Texas A&M Geology and Geophysics graduate student, Monica Barbery, was awarded a 2019 Outstanding Presentation Award.

Feb 25, 2020

Monica Barbery with experimental deformation rig in the Center for Tectonophysics lab. (Photo courtesy of Monica Barbery.)
Monica Barbery with experimental deformation rig in the Center for Tectonophysics lab. (Photo courtesy of Monica Barbery.)

Monica Barbery, a graduate student in the Department of Geology and Geophysics at Texas A&M University, recently received an Outstanding Student Presentation Award from the American Geophysical Union (AGU).
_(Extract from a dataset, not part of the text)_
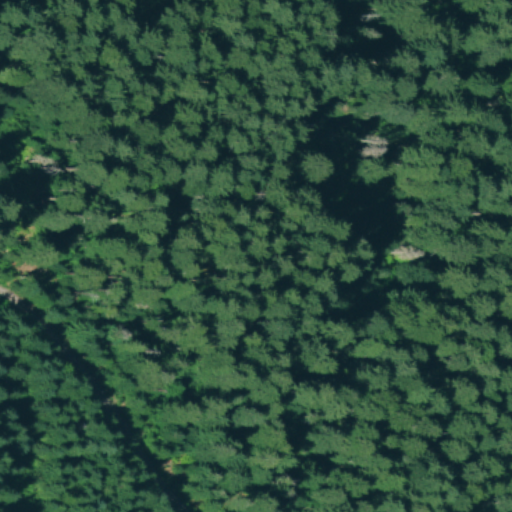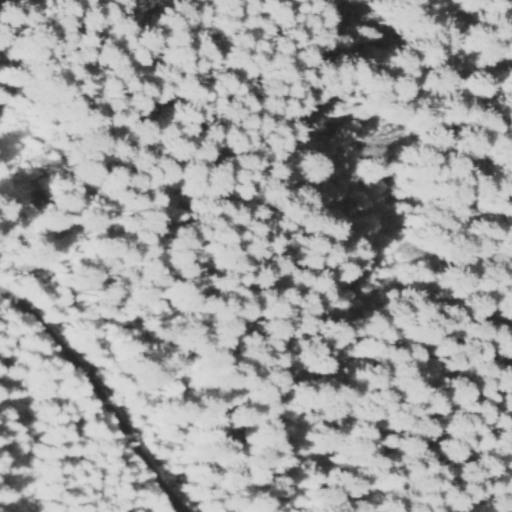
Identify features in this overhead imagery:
road: (96, 397)
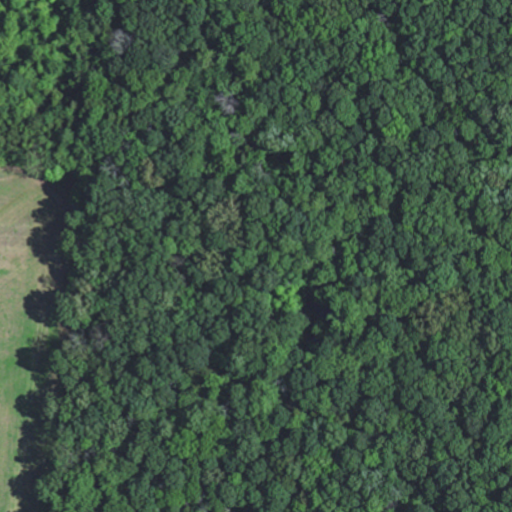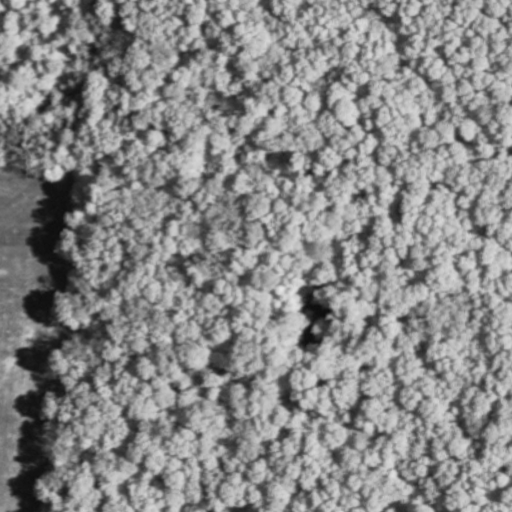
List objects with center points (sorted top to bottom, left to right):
road: (173, 255)
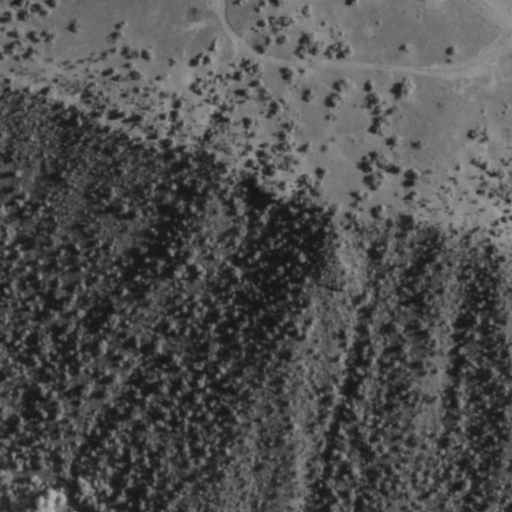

Barbery presented her research at the 2019 AGU Fall Meeting in San Francisco from Dec. 9 - 13, 2019.

The Outstanding Student Presentation Awards (OSPA) are awarded to promote, recognize and reward undergraduate, master’s and doctoral students for quality research in Earth and space science, and the ability to effectively communicate it.

Barbery is a geology and geophysics doctoral student who works in the Center for Tectonophysics. Her research simulated earthquakes in the center’s lab, using a high-speed biaxial apparatus, and measured surface temperatures during experiments by using a high-speed infrared camera. 

Temperature distributions were combined with 1-D thermal models to characterize the distribution and evolution of normal stress during sliding, and to understand how changing sliding surface conditions impact the frictional behavior of rocks during earthquakes.

At the AGU Meeting, she gave an oral presentation titled “Temperature and stress distribution on flash heated contacts in granite at seismic slip rates.”

“I’m honored to receive such a prestigious award, and I’m grateful for the opportunity to be a part of Texas A&M’s innovative research in geoscience,” Barbery said. “I’d like to recognize the OSPA volunteer judges, liaisons, and coordinators for their dedication, and I’m thankful for their constructive feedback.”

“I’m grateful for the feedback and support I received from my advisors when preparing and rehearsing my talk, and for the collective support from my fellow graduate students, faculty and staff in the Geology and Geophysics department.”

Barbery’s faculty advisors are Dr. Judith Chester and Dr. Frederick Chester, both professors in the Department of Geology and Geophysics.